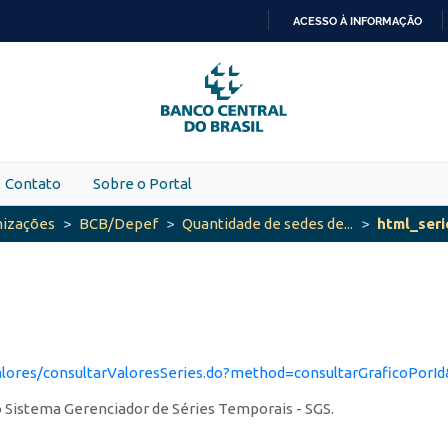
ACESSO À INFORMAÇÃO
IR
PARA
O
CONTEÚDO
Contato
Sobre o Portal
nizações
BCB/Depef
Quantidade de sedes de...
html_ser
alores/consultarValoresSeries.do?method=consultarGraficoPorI
no Sistema Gerenciador de Séries Temporais - SGS.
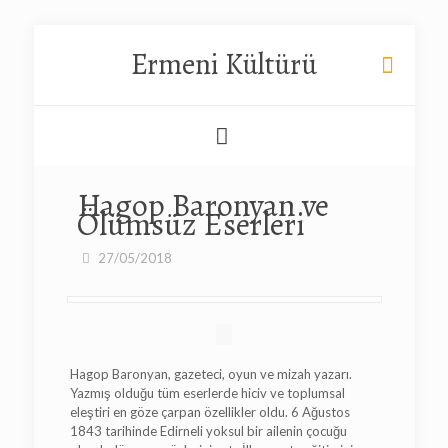
Ermeni Kültürü
Hagop Baronyan ve
Ölümsüz Eserleri
27/05/2018
Hagop Baronyan, gazeteci, oyun ve mizah yazarı.
Yazmış olduğu tüm eserlerde hiciv ve toplumsal
eleştiri en göze çarpan özellikler oldu. 6 Ağustos
1843 tarihinde Edirneli yoksul bir ailenin çocuğu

[Aim of the exercise] Word for word, copy every line of the data, excluding any pictures.

[Your solution]
ACESSO À INFORMAÇÃO
IR
PARA
O
CONTEÚDO
Contato
Sobre o Portal
nizações
BCB/Depef
Quantidade de sedes de...
html_ser
alores/consultarValoresSeries.do?method=consultarGraficoPorI
no Sistema Gerenciador de Séries Temporais - SGS.
Ermeni Kültürü
Hagop Baronyan ve
Ölümsüz Eserleri
27/05/2018
Hagop Baronyan, gazeteci, oyun ve mizah yazarı.
Yazmış olduğu tüm eserlerde hiciv ve toplumsal
eleştiri en göze çarpan özellikler oldu. 6 Ağustos
1843 tarihinde Edirneli yoksul bir ailenin çocuğu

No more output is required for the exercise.